Aku merenung untuk sesaat, mempertimbangkan ucapan Agus. Apa benar dia bantu masalah yang ku hadapi saat ini, tapi aku tak bisa percaya begitu saja dengan penjelasan Agus. Bisa jadi ia hanya memutar balikkan fakta, dan ia mempunyai tujuan tertentu untuk mendapatkan kotak yang ku bawa.
"Duh sorry deh Gus, bukannya gue gak mau kasih lihat. Tapi kotak itu disimpan Mas Adit sebagai barang bukti, hanya Polisi saja yang bisa membawanya." kataku tak mengatakan yang sebenarnya.
Agus menyeringai dengan sorot mata sinis, ia mengatakan jika aku menyembunyikan sesuatu darinya. Menurutnya, ia bisa membantu ku menyelesaikan misteri penemuan mayat itu. Bagaimana mungkin Agus bisa membantu menguak misteri itu? secara aku yang sudah menelusuri alamat orang yang dimaksud dalam surat tersebut, tak dapat menemukan keberadaan nya.
"Ya terserah lu aja sih Ran, mau gue bantu atau enggak. Kalau sekarang lu gak mau bareng sama gue juga gak apa-apa kok, gue duluan ya. Sampai ketemu di rumah Om Dewa." ucap Agus seraya mengendarai motornya.

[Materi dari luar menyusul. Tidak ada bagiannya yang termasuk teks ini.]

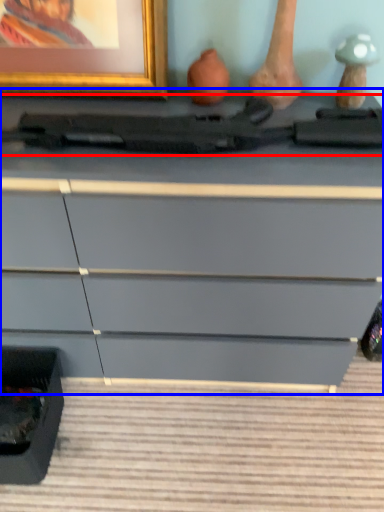
Question: Which of the following is the farthest to the observer, equipment (highlighted by a red box) or chest of drawers (highlighted by a blue box)?

Choices:
 (A) equipment
 (B) chest of drawers

Answer: (A)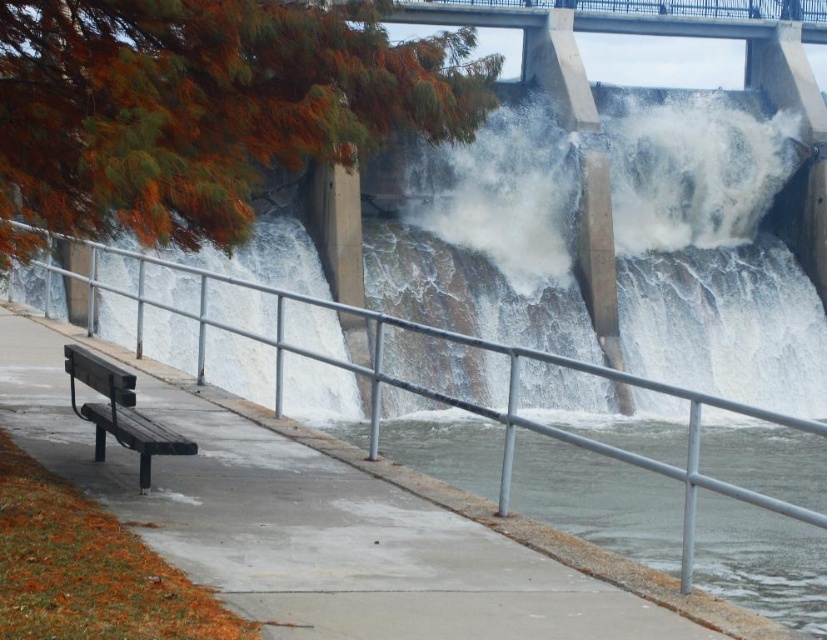
Question: From the image, what is the correct spatial relationship of metal/smooth rail at left in relation to wooden bench at left?

Choices:
 (A) right
 (B) left

Answer: (A)

Question: Which of these objects is positioned closest to the metal/smooth rail at left?

Choices:
 (A) clear concrete water at lower center
 (B) wooden bench at left

Answer: (A)

Question: Considering the relative positions of clear concrete water at lower center and metal/smooth rail at left in the image provided, where is clear concrete water at lower center located with respect to metal/smooth rail at left?

Choices:
 (A) right
 (B) left

Answer: (A)

Question: Which point is closer to the camera?

Choices:
 (A) (792, 536)
 (B) (373, 333)
 (C) (98, 454)

Answer: (C)

Question: Among these points, which one is nearest to the camera?

Choices:
 (A) (280, 369)
 (B) (88, 374)
 (C) (797, 586)

Answer: (B)

Question: Can you confirm if clear concrete water at lower center is thinner than wooden bench at left?

Choices:
 (A) yes
 (B) no

Answer: (B)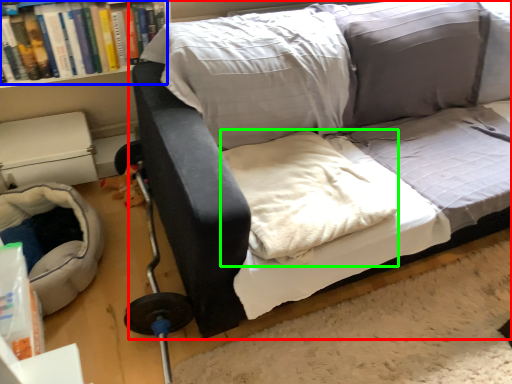
Question: Which is farther away from studio couch (highlighted by a red box)? book (highlighted by a blue box) or linen (highlighted by a green box)?

Choices:
 (A) book
 (B) linen

Answer: (A)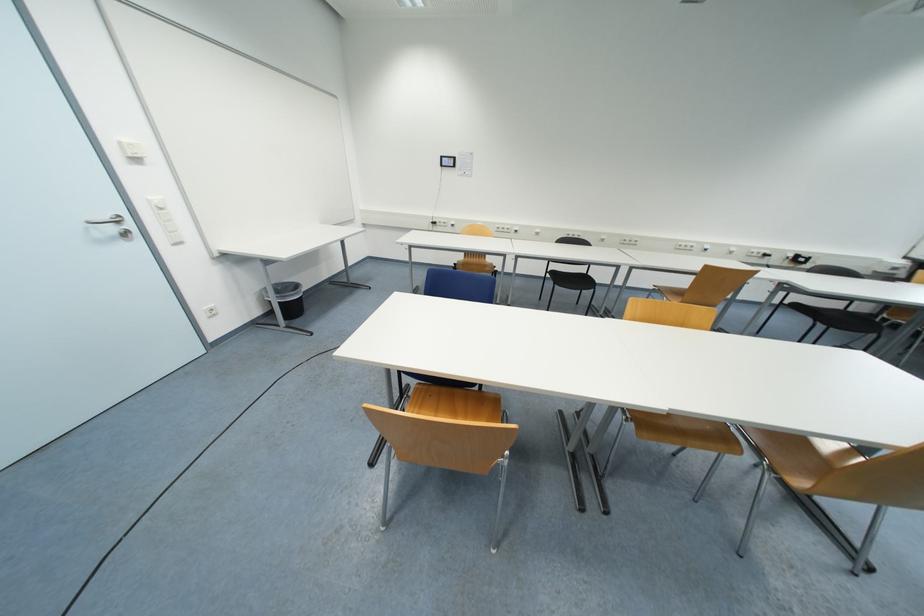
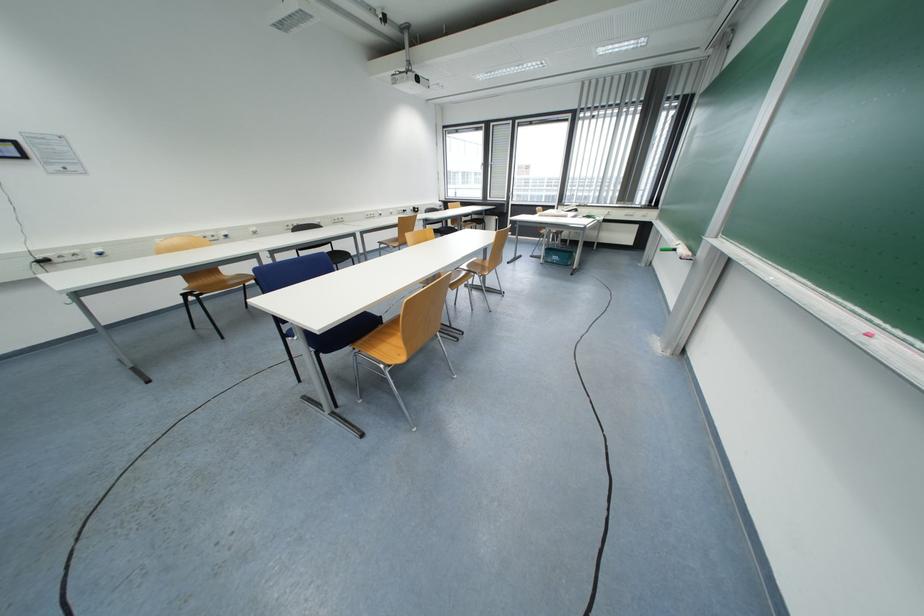
The point at (586, 272) is marked in the first image. Where is the corresponding point in the second image?

(332, 251)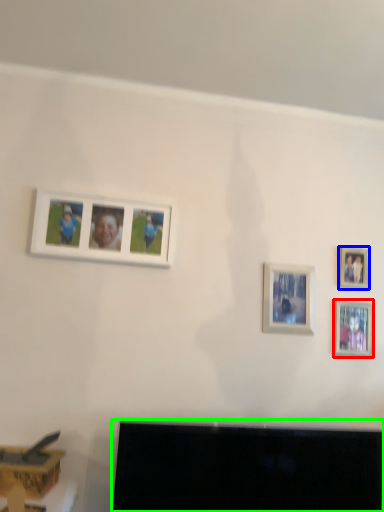
Question: Based on their relative distances, which object is nearer to picture frame (highlighted by a red box)? Choose from picture frame (highlighted by a blue box) and television (highlighted by a green box).

Choices:
 (A) picture frame
 (B) television

Answer: (A)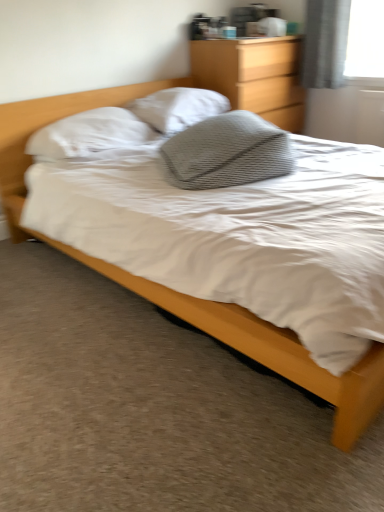
Locate an element on the screen. This screenshot has width=384, height=512. white textured pillow at center, arranged as the 1th pillow when viewed from the back is located at coordinates (178, 108).

From the image's perspective, is white textured pillow at center, which is the 3th pillow in front-to-back order, on matte wood bed at center?

Yes, from the image's perspective, white textured pillow at center, which is the 3th pillow in front-to-back order, is above matte wood bed at center.

There is a matte wood bed at center. Where is `the 3rd pillow above it (from a real-world perspective)`? Image resolution: width=384 pixels, height=512 pixels. the 3rd pillow above it (from a real-world perspective) is located at coordinates (178, 108).

Between white textured pillow at center, arranged as the 1th pillow when viewed from the back, and matte wood bed at center, which one is positioned in front?

matte wood bed at center is in front.

Between point (200, 89) and point (297, 344), which one is positioned in front?

Positioned in front is point (297, 344).

Is gray textured pillow at center, which is counted as the 1th pillow, starting from the front, located outside matte wood bed at center?

No, most part of gray textured pillow at center, which is counted as the 1th pillow, starting from the front, lies within matte wood bed at center.

From the image's perspective, relative to matte wood bed at center, is gray textured pillow at center, the third pillow when ordered from back to front, above or below?

gray textured pillow at center, the third pillow when ordered from back to front, is situated higher than matte wood bed at center in the image.

From a real-world perspective, is gray textured pillow at center, the third pillow when ordered from back to front, positioned over matte wood bed at center based on gravity?

Yes, from a real-world perspective, gray textured pillow at center, the third pillow when ordered from back to front, is on top of matte wood bed at center.

Is the depth of gray textured pillow at center, the third pillow when ordered from back to front, greater than that of matte wood bed at center?

Yes, the depth of gray textured pillow at center, the third pillow when ordered from back to front, is greater than that of matte wood bed at center.

Are matte wood bed at center and white textured pillow at center, arranged as the 1th pillow when viewed from the back, located far from each other?

Indeed, matte wood bed at center is not near white textured pillow at center, arranged as the 1th pillow when viewed from the back.

From a real-world perspective, which object stands above the other?

white textured pillow at center, which is the 3th pillow in front-to-back order, is physically above.

Is matte wood bed at center to the left of white textured pillow at center, which is the 3th pillow in front-to-back order, from the viewer's perspective?

No, matte wood bed at center is not to the left of white textured pillow at center, which is the 3th pillow in front-to-back order.

What's the angular difference between wooden dresser at upper center and gray textured pillow at center, which is counted as the 1th pillow, starting from the front,'s facing directions?

They differ by 20 degrees in their facing directions.

Is gray textured pillow at center, which is counted as the 1th pillow, starting from the front, completely or partially inside wooden dresser at upper center?

No.

Between wooden dresser at upper center and gray textured pillow at center, which is counted as the 1th pillow, starting from the front, which one has smaller width?

With smaller width is wooden dresser at upper center.

Is wooden dresser at upper center turned away from gray textured pillow at center, which is counted as the 1th pillow, starting from the front?

That's not correct — wooden dresser at upper center is not looking away from gray textured pillow at center, which is counted as the 1th pillow, starting from the front.

Which is farther from the camera, (191, 312) or (175, 139)?

The point (175, 139) is behind.

From a real-world perspective, is matte wood bed at center positioned over gray textured pillow at center, the third pillow when ordered from back to front, based on gravity?

Actually, matte wood bed at center is physically below gray textured pillow at center, the third pillow when ordered from back to front, in the real world.

Looking at this image, considering the relative sizes of matte wood bed at center and gray textured pillow at center, the third pillow when ordered from back to front, in the image provided, is matte wood bed at center bigger than gray textured pillow at center, the third pillow when ordered from back to front,?

Indeed, matte wood bed at center has a larger size compared to gray textured pillow at center, the third pillow when ordered from back to front.

This screenshot has width=384, height=512. Identify the location of bed beneath the gray textured pillow at center, which is counted as the 1th pillow, starting from the front (from a real-world perspective). (186, 295).

Could you tell me if gray textured pillow at center, the third pillow when ordered from back to front, is facing wooden dresser at upper center?

No, gray textured pillow at center, the third pillow when ordered from back to front, is not aimed at wooden dresser at upper center.

Which of these two, gray textured pillow at center, which is counted as the 1th pillow, starting from the front, or wooden dresser at upper center, is bigger?

wooden dresser at upper center is bigger.

Can you confirm if gray textured pillow at center, which is counted as the 1th pillow, starting from the front, is thinner than wooden dresser at upper center?

Incorrect, the width of gray textured pillow at center, which is counted as the 1th pillow, starting from the front, is not less than that of wooden dresser at upper center.

What's the angular difference between gray textured pillow at center, the third pillow when ordered from back to front, and wooden dresser at upper center's facing directions?

There is a 20-degree angle between the facing directions of gray textured pillow at center, the third pillow when ordered from back to front, and wooden dresser at upper center.

Can you tell me how much matte wood bed at center and wooden dresser at upper center differ in facing direction?

matte wood bed at center and wooden dresser at upper center are facing 0.83 degrees away from each other.

Who is smaller, matte wood bed at center or wooden dresser at upper center?

wooden dresser at upper center.

Which is in front, point (48, 116) or point (296, 110)?

The point (48, 116) is more forward.

In terms of width, does matte wood bed at center look wider or thinner when compared to wooden dresser at upper center?

matte wood bed at center is wider than wooden dresser at upper center.

Locate an element on the screen. The height and width of the screenshot is (512, 384). bed lying below the white textured pillow at center, arranged as the 1th pillow when viewed from the back (from the image's perspective) is located at coordinates (186, 295).

Identify the location of bed below the gray textured pillow at center, the third pillow when ordered from back to front (from a real-world perspective). (186, 295).

When comparing their distances from white soft pillow at upper left, which is counted as the 2th pillow, starting from the back, does gray textured pillow at center, the third pillow when ordered from back to front, or matte wood bed at center seem further?

Among the two, matte wood bed at center is located further to white soft pillow at upper left, which is counted as the 2th pillow, starting from the back.

When comparing their distances from wooden dresser at upper center, does matte wood bed at center or white textured pillow at center, arranged as the 1th pillow when viewed from the back, seem further?

Among the two, matte wood bed at center is located further to wooden dresser at upper center.

Estimate the real-world distances between objects in this image. Which object is further from white textured pillow at center, which is the 3th pillow in front-to-back order, wooden dresser at upper center or matte wood bed at center?

matte wood bed at center is positioned further to the anchor white textured pillow at center, which is the 3th pillow in front-to-back order.

In the scene shown: When comparing their distances from wooden dresser at upper center, does matte wood bed at center or white soft pillow at upper left, which is counted as the 2th pillow, starting from the back, seem closer?

Among the two, white soft pillow at upper left, which is counted as the 2th pillow, starting from the back, is located nearer to wooden dresser at upper center.

Considering their positions, is gray textured pillow at center, the third pillow when ordered from back to front, positioned closer to matte wood bed at center than wooden dresser at upper center?

gray textured pillow at center, the third pillow when ordered from back to front.

Estimate the real-world distances between objects in this image. Which object is further from white soft pillow at upper left, which is counted as the 2th pillow, starting from the back, white textured pillow at center, which is the 3th pillow in front-to-back order, or matte wood bed at center?

Based on the image, matte wood bed at center appears to be further to white soft pillow at upper left, which is counted as the 2th pillow, starting from the back.

Considering their positions, is wooden dresser at upper center positioned closer to white soft pillow at upper left, which ranks as the 2th pillow in front-to-back order, than matte wood bed at center?

matte wood bed at center is positioned closer to the anchor white soft pillow at upper left, which ranks as the 2th pillow in front-to-back order.

Looking at the image, which one is located further to white soft pillow at upper left, which is counted as the 2th pillow, starting from the back, gray textured pillow at center, the third pillow when ordered from back to front, or wooden dresser at upper center?

Based on the image, wooden dresser at upper center appears to be further to white soft pillow at upper left, which is counted as the 2th pillow, starting from the back.

Where is `pillow located between matte wood bed at center and white soft pillow at upper left, which is counted as the 2th pillow, starting from the back, in the depth direction`? The height and width of the screenshot is (512, 384). pillow located between matte wood bed at center and white soft pillow at upper left, which is counted as the 2th pillow, starting from the back, in the depth direction is located at coordinates (226, 152).

Identify the location of pillow between gray textured pillow at center, which is counted as the 1th pillow, starting from the front, and white textured pillow at center, which is the 3th pillow in front-to-back order, in the front-back direction. This screenshot has height=512, width=384. (89, 134).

Aku jadi dilema mendengar perkataan Agus, entah aku bisa mempercayainya atau tidak. Aku berhenti di bawah pohon besar untuk berteduh, ku fokuskan pikiranku dan memanggil sosok penjagaku.
Whuuus.
Malik melesat dengan cepat ke hadapanku, ia menatapku dengan wajah sendu. Lagi-lagi tatapan matanya membuatku ikut hanyut dalam perasaan yang sulit ku jabarkan. Ku tengok kanan kiri, tak ada orang lain selain diriku. Jadi aku bisa ngobrol bebas dengan Malik.
"Apa kau tahu sosok perempuan bergaun merah yang beberapa hari ini menemuiku? sebenarnya siapa dia? kenapa ia meminta tolong padaku dengan mengiba?"
Malik menjelaskan dengan detail sosok perempuan yang ku maksud. Menurutnya, Agus mengenal perempuan itu, dan ia datang atas petunjuk dari Agus.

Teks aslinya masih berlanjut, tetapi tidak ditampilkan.